## WHAT IS BEING ASKED
In the text below on the second paradigm, list the five things that the sentence beginning "An image, idea, model" says are always different from what they are of.

## TEXT
Magritte’s famous painting  « Ceci est une pipe » trades on this particular ambiguity, which introduces us to the second paradigm.

 

The second paradigm is that of difference. An image, idea, model, representation or simulation is always different from what it is an image, idea, model, representation or simulation of. The two cannot be identical. The image is a different object and reality than what it is an image of, which in art theory is often called its prototype, and this difference is not viewed as an imperfection, as in the first paradigm, but as precisely what makes an image and image. What makes a painting a good painting or a sculpture a good sculpture is the artist’s success in making “the same”, in reproducing or copying the paradigm but in a completely different material.

 

In this case, it is the difference, between the image and what it is an image of, that is precisely what is important, useful, and fruitful. Here the ontological horizon of representation is not for the copy to disappear in the original, or for reality to supersede the function of image. What is fundamental is the appearance of reality and the appearance (or emergence) of a new type of objects: images, representations, models, simulations, that represent the world as it is, so to speak, but that are not what they represent, that are different. These are objects that did not exist before, objects that are made on purpose to represent (they are not natural objects) and that, unlike different tokens of the same class and unlike the prototype of the image, belong to an entirely different type of realities.

 

In the case of the first paradigm, imitation is thought ideally or in its most perfect form to lead to the collapse of the difference between the imitator and the imitated, and the image’s failure to do that is viewed as a mistake or failure or at least as an imperfection. – There are Chinese legends of painted birds that take flight. The greatest artist is one who reproduces reality so well that the animals and plants that he paints become alive. According to the second paradigm, the image, imitation, simulation or model asserts the difference that separates its from the original and builds on it. What gives modelling and in many case drawing its advantage is that it is different from its prototype, though it needs in some sense to be “like it”. What makes a mime all dressed in white a great mime is that we can recognize different characters through his mimics.

 

The tension and hesitation between these two paradigms of images is present throughout the whole semantic cloud and throughout the history of art. Images, representations, simulations, imitations, and dreams are evaluated, sometimes positively, sometimes negatively, depending on whether they are more “like” or more “different” from what they represent, whether they are real or appearances. At times similarity is praised and valued at other times, it is difference that is prized and pursued. This hesitation between the value of identity or difference is related to how we understand truth.

## GIVEN RECORDS
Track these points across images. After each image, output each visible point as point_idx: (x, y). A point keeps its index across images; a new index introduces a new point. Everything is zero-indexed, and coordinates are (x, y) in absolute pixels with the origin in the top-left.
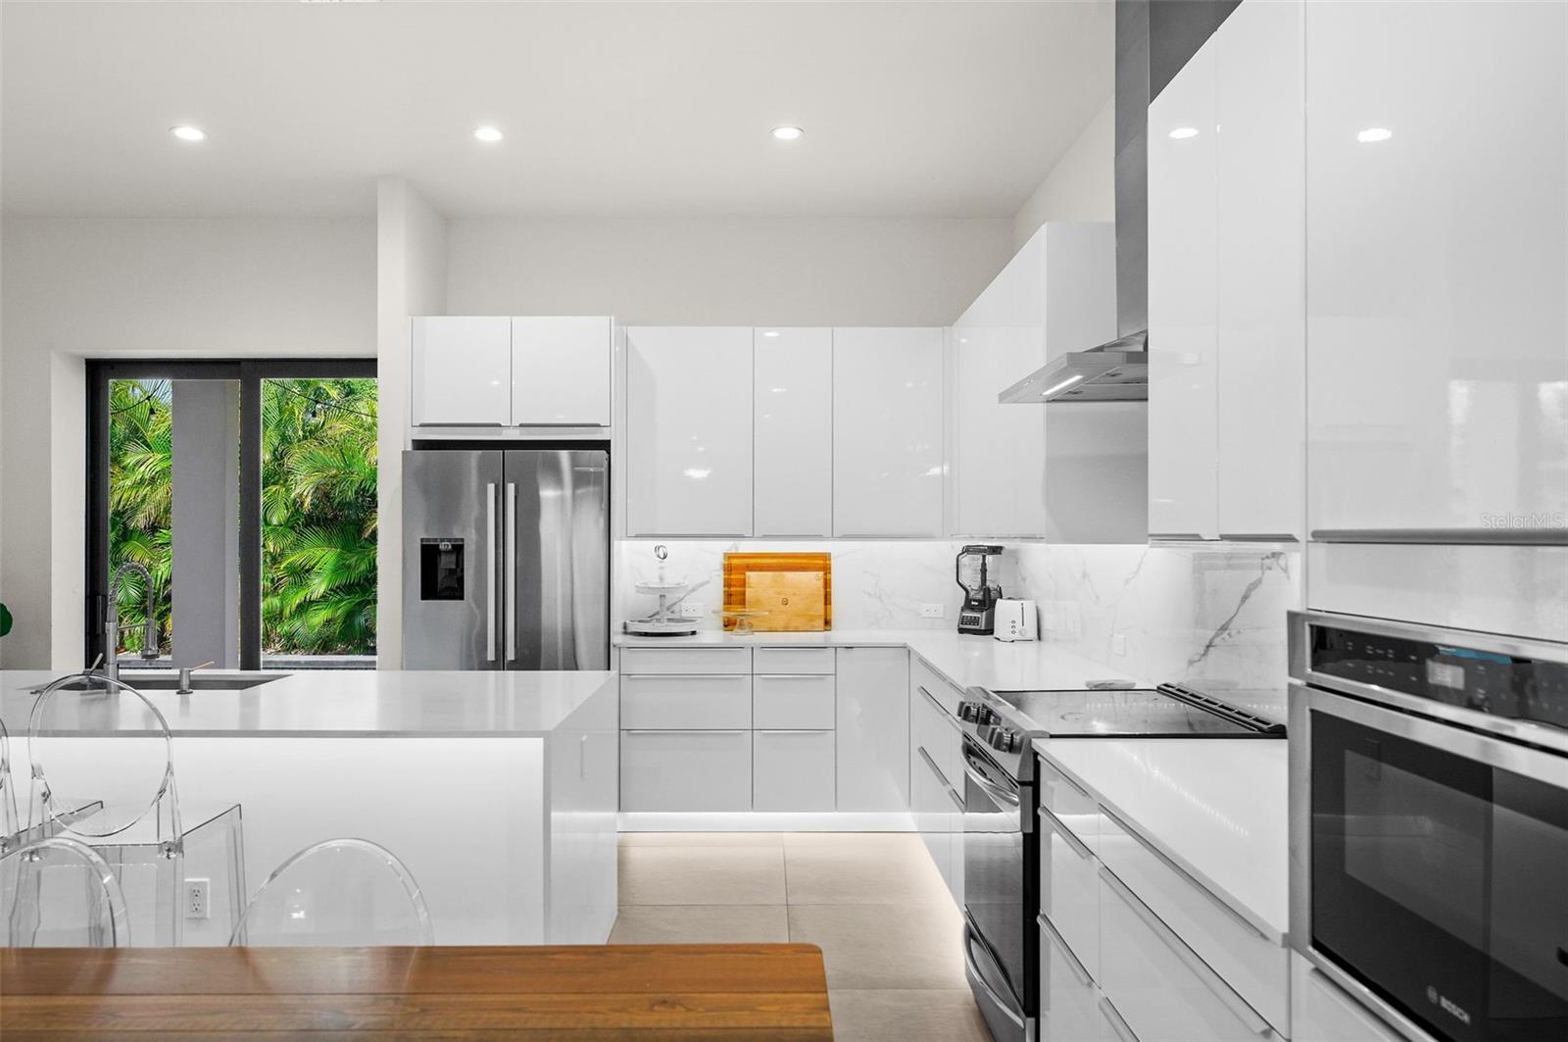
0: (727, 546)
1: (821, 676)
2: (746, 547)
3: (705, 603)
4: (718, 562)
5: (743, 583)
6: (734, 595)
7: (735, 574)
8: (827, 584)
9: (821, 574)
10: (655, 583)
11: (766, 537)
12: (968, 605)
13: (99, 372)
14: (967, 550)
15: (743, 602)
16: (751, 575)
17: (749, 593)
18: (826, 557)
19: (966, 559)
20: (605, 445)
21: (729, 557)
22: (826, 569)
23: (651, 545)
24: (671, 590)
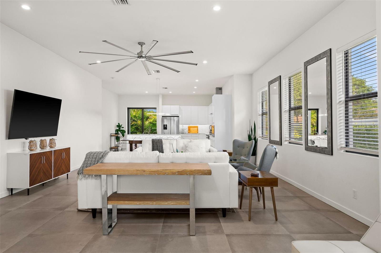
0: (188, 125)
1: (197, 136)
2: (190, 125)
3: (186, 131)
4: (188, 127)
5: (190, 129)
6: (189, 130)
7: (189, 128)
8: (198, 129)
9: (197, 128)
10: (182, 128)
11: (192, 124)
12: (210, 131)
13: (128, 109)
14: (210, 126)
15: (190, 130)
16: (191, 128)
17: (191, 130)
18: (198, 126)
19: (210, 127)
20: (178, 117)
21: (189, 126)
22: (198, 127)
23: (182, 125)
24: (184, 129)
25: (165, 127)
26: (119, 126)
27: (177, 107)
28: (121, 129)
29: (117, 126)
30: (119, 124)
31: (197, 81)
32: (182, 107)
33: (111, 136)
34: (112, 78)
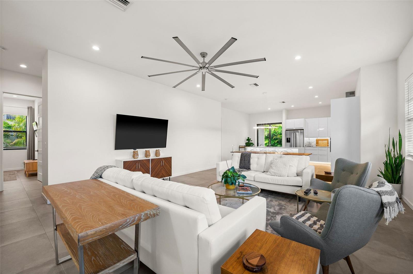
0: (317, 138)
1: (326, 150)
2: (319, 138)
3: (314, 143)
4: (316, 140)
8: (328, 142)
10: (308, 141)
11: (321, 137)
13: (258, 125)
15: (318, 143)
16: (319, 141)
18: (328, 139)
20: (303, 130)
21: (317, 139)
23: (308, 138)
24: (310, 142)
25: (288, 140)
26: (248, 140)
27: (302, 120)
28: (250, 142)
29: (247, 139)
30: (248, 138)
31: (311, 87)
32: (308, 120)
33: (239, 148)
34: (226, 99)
* * *
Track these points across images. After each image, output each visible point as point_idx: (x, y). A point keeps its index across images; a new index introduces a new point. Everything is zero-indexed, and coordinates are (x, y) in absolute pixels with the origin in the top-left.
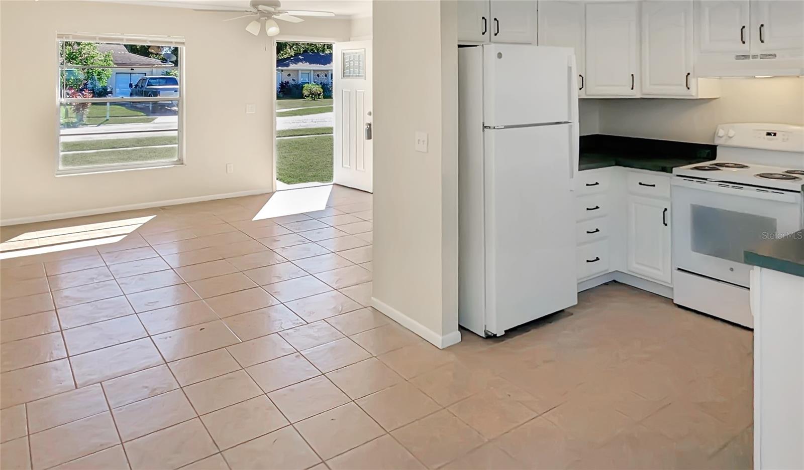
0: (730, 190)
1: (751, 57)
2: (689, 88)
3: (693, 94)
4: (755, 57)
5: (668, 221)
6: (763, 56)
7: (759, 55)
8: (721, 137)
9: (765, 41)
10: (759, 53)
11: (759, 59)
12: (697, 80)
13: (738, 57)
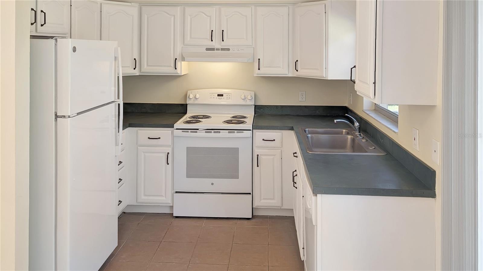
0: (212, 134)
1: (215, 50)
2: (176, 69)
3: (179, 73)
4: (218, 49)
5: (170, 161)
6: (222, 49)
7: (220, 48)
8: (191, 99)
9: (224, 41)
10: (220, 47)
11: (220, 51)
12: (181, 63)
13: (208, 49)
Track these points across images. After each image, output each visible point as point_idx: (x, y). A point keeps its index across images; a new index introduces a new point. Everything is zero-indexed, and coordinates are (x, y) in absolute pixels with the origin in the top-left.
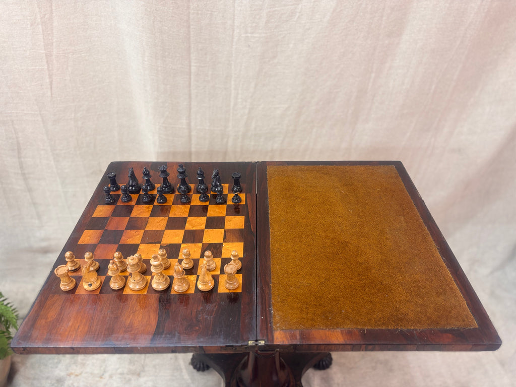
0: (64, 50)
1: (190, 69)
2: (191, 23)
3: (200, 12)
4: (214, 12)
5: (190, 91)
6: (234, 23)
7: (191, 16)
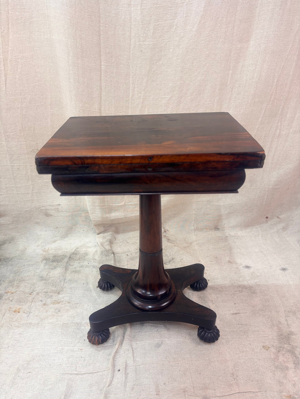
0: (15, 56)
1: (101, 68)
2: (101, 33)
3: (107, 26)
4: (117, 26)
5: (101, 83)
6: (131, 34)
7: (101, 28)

## EXERCISE SOLUTION
image, idea, model, representation, simulation